During Ardent Partner’s 2016 State of ePayables market research study, which included the feedback of close to 300 AP professionals, we found that reducing processing costs (41% of respondents) was the highest priority for the AP department over the next 24 months. Cost reduction has always been a high priority for AP and it will continue to be so in the years ahead. In the highly competitive business world, reducing costs always is a major focus for a business. It is something that can be directly supported by AP, and one where the results can be easily presented to the C-Suite for review.
Visibility into invoice and payment data (40% of respondents) was the next highest priority for AP departments. Process improvements are next to impossible without first establishing baseline metrics, and AP teams would be unable to determine any level of improvement without them. Improving visibility into invoice and payment data is a clear sign that AP departments are beginning to understand the value in deepening their level of insight into the day-to-day operations of the function.
Likewise, improving AP analytics and reporting (28% of respondents) was the third highest priority identified in the study and further evidence of its primacy to business leaders. Advanced data remains a very important way for AP to show their real value beyond processing invoices and payments. Executives frequently make decisions based on metrics. Being able to present on data like payment metrics (timeliness, accuracy, number of duplicate or payment errors) or financial metrics (rebates earned, early pay discounts taken, etc.) will go a long way in gaining budget from the CFO for improvement and drive benefits throughout the organization. Taken together, better data and analytics/reporting capabilities can help organizations better understand their internal processes and performance and ultimately help them make better decisions.

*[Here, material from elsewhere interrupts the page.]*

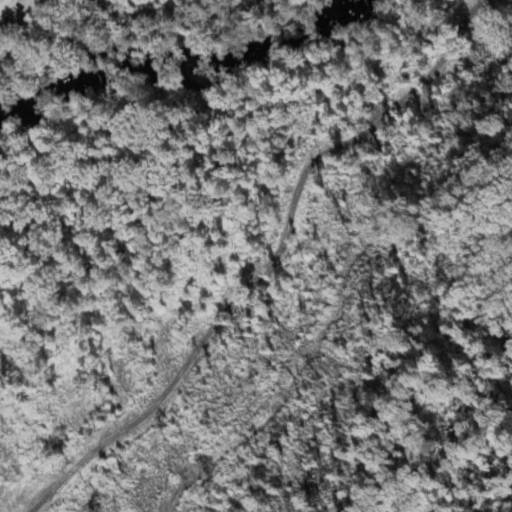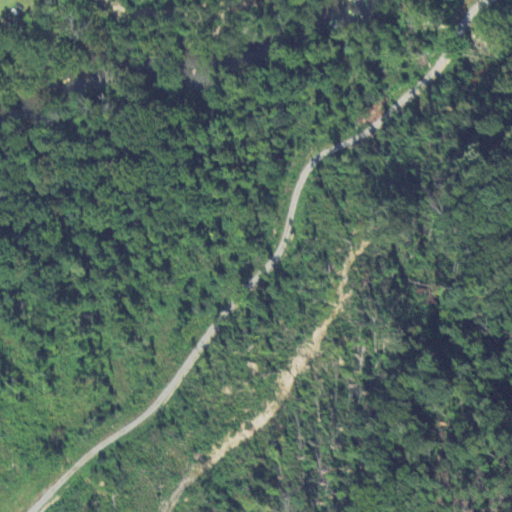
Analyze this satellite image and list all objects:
river: (133, 47)
road: (272, 258)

Understanding AP’s priorities and how to align to enterprise objectives are vital first steps to improving AP operations and changing the perception of AP as a whole. Reducing costs will always be a top priority for AP, and we have seen how automating the AP function can go a long way to drive down those costs. Automation also plays a major role in tracking invoice and payment data and providing AP leaders with analytics and reporting. Currently only 44% of AP departments possess the ability to measure key AP metrics. While that figure alone is disconcerting, AP appears to trend in the right direction with a goal of increasing their knowledge of their performance. By setting goals for the department and executing on a plan to accomplish them, AP will be able to provide greater strategic value and reach a more important place within the enterprise.